Indeed, it sounds pretty far-fetched. Remember last October when Amazon CEO Jeff Bezos admitted in an interview that Amazon manufactures the Kindle Fire at cost? In other words, Amazon breaks even on all of its hardware—so there’s no profit to be gained specifically from increased tablet sales. The profit comes from consumers buying Amazon content through those Kindle Fires.
“We want to make money when people use our devices, not when they buy our devices,” said Bezos at the Kindle Fire HD unveiling last September.
So what good would it do to take a loss on a $99 Kindle Fire?
Or is this one of those crazy-like-a-fox things that Amazon has a penchant for? IDC estimates that tablets running Android will actually unseat the iPad in market dominance this year. In 2012, Apple enjoyed 51.3% of the tablet market, but in 2013, its market share is expected to drop to 46%, while Android tablets are expected to surge to 48.8% of the market.
And who is leading among the Android tablets? You guessed it: Amazon. A February report from Localytics reveals that in the U.S. and Great Britain, the Kindle Fire accounts for two-thirds of all Android tablets. In the U.S. alone, the Kindle Fire accounts for 59% of all Android tablets. By contrast, Google’s Nexus 7 accounts for just 8% of the market.
But here’s the kicker: the remaining 31% is made up of “other” tablets—you know, those super-duper low-cost tablets that you can pick up at the grocery store.
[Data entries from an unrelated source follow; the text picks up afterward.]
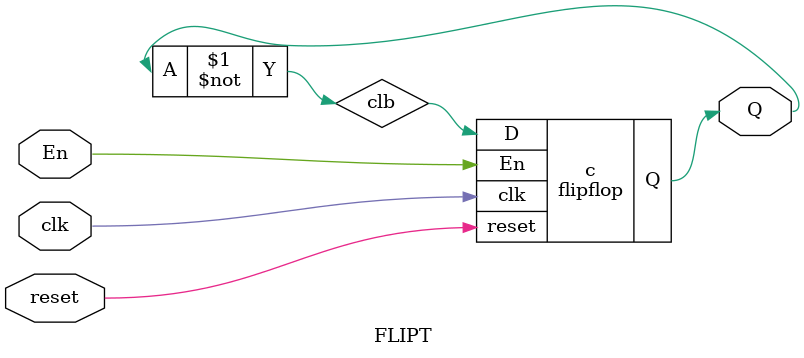
<source format=v>
module flipflop(input clk, reset,En, D, output reg Q);
  always @ (posedge clk, posedge reset)
    if (reset)
      Q <= 1'b0;
    else if (En)
      Q <= D;
endmodule

module FLIPT(input clk, reset, En, output Q);

  wire clb;

  assign clb = ~Q;

  flipflop c(clk, reset, En, clb, Q);

endmodule

</source>
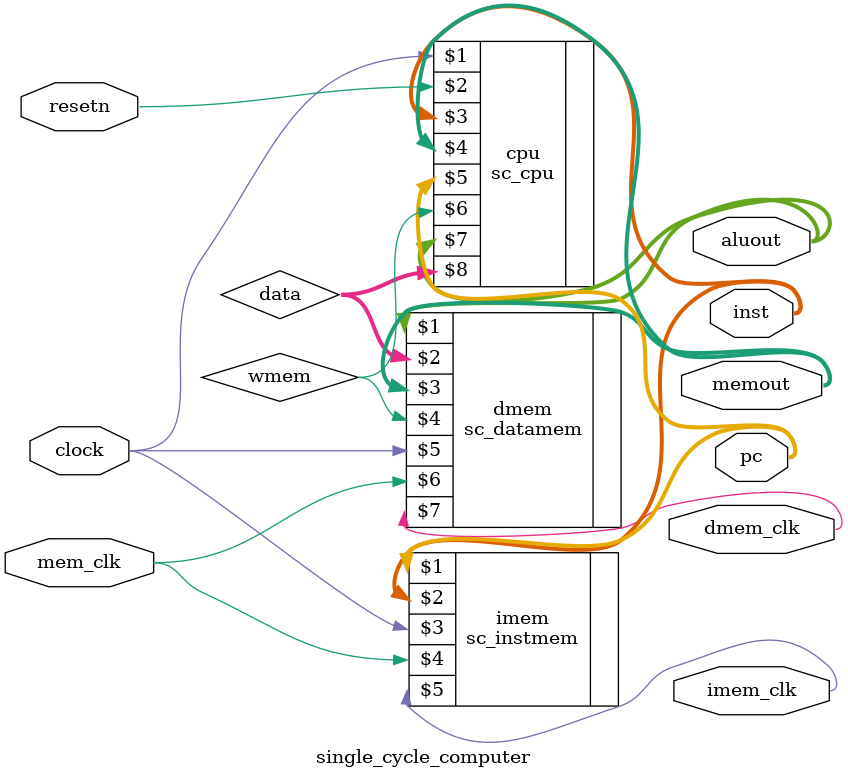
<source format=v>

module single_cycle_computer (resetn,clock,mem_clk,pc,inst,aluout,memout,imem_clk,dmem_clk);
   
   input resetn,clock,mem_clk;
   output [31:0] pc,inst,aluout,memout;
   output        imem_clk,dmem_clk;
   wire   [31:0] data;
   wire          wmem; // all these "wire"s are used to connect or interface the cpu,dmem,imem and so on.
   
   sc_cpu cpu (clock,resetn,inst,memout,pc,wmem,aluout,data);          // CPU module.
   sc_instmem  imem (pc,inst,clock,mem_clk,imem_clk);                  // instruction memory.
   sc_datamem  dmem (aluout,data,memout,wmem,clock,mem_clk,dmem_clk ); // data memory.

endmodule

</source>
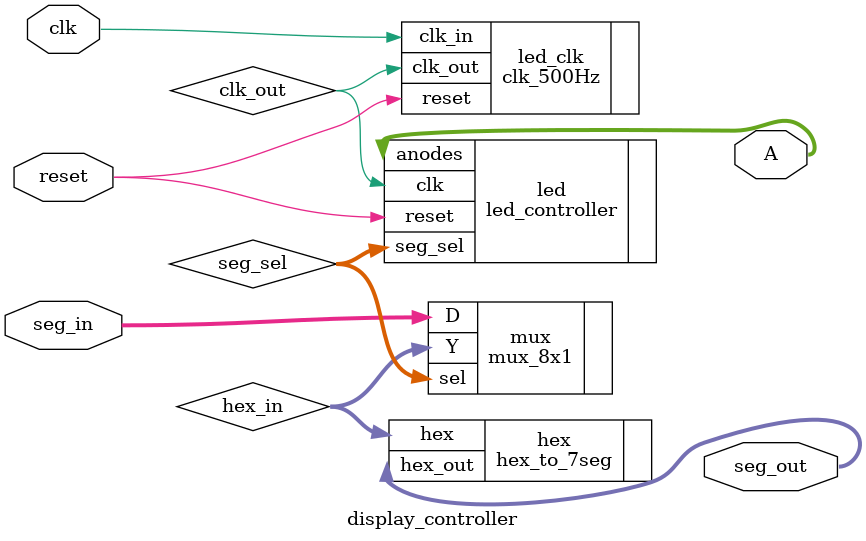
<source format=v>
`timescale 1ns / 1ps
module display_controller(clk, reset, seg_in, A, seg_out );
	
	//input declaration
	input clk, reset;
	input [31:0] seg_in;
	
	//output declaration
	output [7:0] A;
	output [6:0] seg_out;
	
	//wire declaration
	wire 		  clk_out;
	wire [2:0] seg_sel;
	wire [3:0] hex_in;
	
	//led clk to refresh every 20 ms
	clk_500Hz 		led_clk( .clk_in(clk), .reset(reset), .clk_out(clk_out));
	
	//controlls how the LED looks like
	led_controller 	led( .clk(clk_out), .reset(reset), .anodes(A), .seg_sel(seg_sel));
	
	//decides what will be displayed on the
	mux_8x1			mux( .D(seg_in), .sel(seg_sel), .Y(hex_in));
	
	//hex to 7 segment that will display 
	hex_to_7seg		hex( .hex(hex_in), .hex_out(seg_out));
	
endmodule

</source>
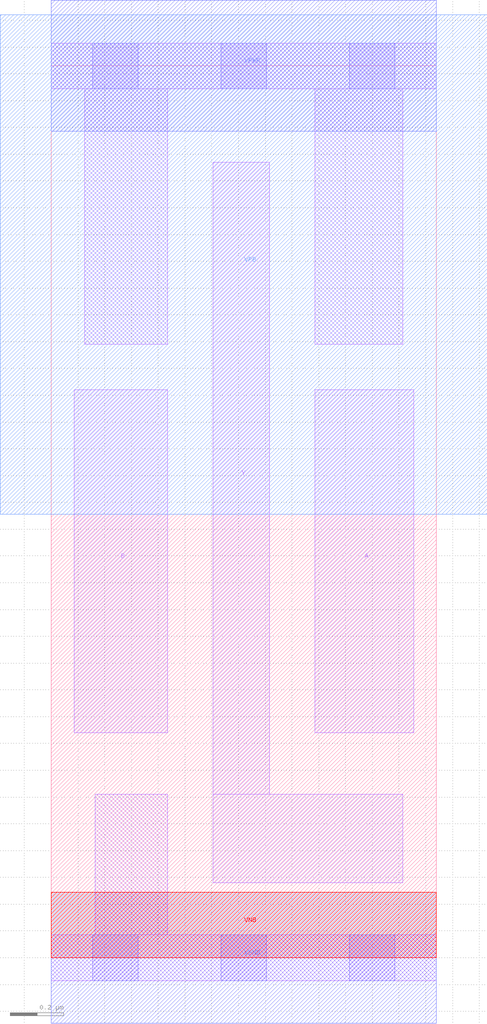
<source format=lef>
# Copyright 2020 The SkyWater PDK Authors
#
# Licensed under the Apache License, Version 2.0 (the "License");
# you may not use this file except in compliance with the License.
# You may obtain a copy of the License at
#
#     https://www.apache.org/licenses/LICENSE-2.0
#
# Unless required by applicable law or agreed to in writing, software
# distributed under the License is distributed on an "AS IS" BASIS,
# WITHOUT WARRANTIES OR CONDITIONS OF ANY KIND, either express or implied.
# See the License for the specific language governing permissions and
# limitations under the License.
#
# SPDX-License-Identifier: Apache-2.0

VERSION 5.7 ;
  NOWIREEXTENSIONATPIN ON ;
  DIVIDERCHAR "/" ;
  BUSBITCHARS "[]" ;
MACRO sky130_fd_sc_lp__nand2_0
  CLASS CORE ;
  FOREIGN sky130_fd_sc_lp__nand2_0 ;
  ORIGIN  0.000000  0.000000 ;
  SIZE  1.440000 BY  3.330000 ;
  SYMMETRY X Y R90 ;
  SITE unit ;
  PIN A
    ANTENNAGATEAREA  0.159000 ;
    DIRECTION INPUT ;
    USE SIGNAL ;
    PORT
      LAYER li1 ;
        RECT 0.985000 0.840000 1.355000 2.120000 ;
    END
  END A
  PIN B
    ANTENNAGATEAREA  0.159000 ;
    DIRECTION INPUT ;
    USE SIGNAL ;
    PORT
      LAYER li1 ;
        RECT 0.085000 0.840000 0.435000 2.120000 ;
    END
  END B
  PIN Y
    ANTENNADIFFAREA  0.290500 ;
    DIRECTION OUTPUT ;
    USE SIGNAL ;
    PORT
      LAYER li1 ;
        RECT 0.605000 0.280000 1.315000 0.610000 ;
        RECT 0.605000 0.610000 0.815000 2.970000 ;
    END
  END Y
  PIN VGND
    DIRECTION INOUT ;
    USE GROUND ;
    PORT
      LAYER met1 ;
        RECT 0.000000 -0.245000 1.440000 0.245000 ;
    END
  END VGND
  PIN VNB
    DIRECTION INOUT ;
    USE GROUND ;
    PORT
      LAYER pwell ;
        RECT 0.000000 0.000000 1.440000 0.245000 ;
    END
  END VNB
  PIN VPB
    DIRECTION INOUT ;
    USE POWER ;
    PORT
      LAYER nwell ;
        RECT -0.190000 1.655000 1.630000 3.520000 ;
    END
  END VPB
  PIN VPWR
    DIRECTION INOUT ;
    USE POWER ;
    PORT
      LAYER met1 ;
        RECT 0.000000 3.085000 1.440000 3.575000 ;
    END
  END VPWR
  OBS
    LAYER li1 ;
      RECT 0.000000 -0.085000 1.440000 0.085000 ;
      RECT 0.000000  3.245000 1.440000 3.415000 ;
      RECT 0.125000  2.290000 0.435000 3.245000 ;
      RECT 0.165000  0.085000 0.435000 0.610000 ;
      RECT 0.985000  2.290000 1.315000 3.245000 ;
    LAYER mcon ;
      RECT 0.155000 -0.085000 0.325000 0.085000 ;
      RECT 0.155000  3.245000 0.325000 3.415000 ;
      RECT 0.635000 -0.085000 0.805000 0.085000 ;
      RECT 0.635000  3.245000 0.805000 3.415000 ;
      RECT 1.115000 -0.085000 1.285000 0.085000 ;
      RECT 1.115000  3.245000 1.285000 3.415000 ;
  END
END sky130_fd_sc_lp__nand2_0
END LIBRARY

</source>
With Apple still running the show in the high-end tablet market, could Amazon be working on a tablet to take over the ultra-low tablet market?
"I believe Amazon has the ability to manufacture a quality tablet at $99. I would expect limited functionality, but it will help Amazon better compete with new low priced rivals coming to the market," said Morningstar analyst R.J. Hottovy. "Obviously, this tablet will have less functionality and capacity than other versions, but I believe there is certainly a market for such a product."
As TechCrunch’s Sarah Perez notes, Amazon’s chip maker Texas Instruments is leaving the chip business behind, which could mean that Amazon got a clearance deal. That doesn’t exactly sound like a sustainable, long-term plan for Kindle manufacturing, though.
Another possibility is that Amazon may actually be willing to take a loss in order to boost Prime subscriptions. In a recent report from R.J. Hottovy, Prime subscriptions got a huge boost when the Kindle Fire first came on the scene at the end of 2011. Hottovy estimates that Amazon Prime now has 10 million subscribers, up from four million at the end of 2011, and the Kindle Fire played a big role in that—particularly as Kindle Fires started coming with free 30-day Prime trials. And Prime subscribers are a big part of Amazon’s business, making up roughly one-third of Amazon’s operating income.
Could this be one of those cases where Amazon takes a loss to gain momentum for the long haul?
"Absolutely. E-commerce is still very much a land grab, in our view, and it is clear that customer/member growth is Amazon's number-one goal right now, even if comes at the expense of near-term profitability," said Hottovy.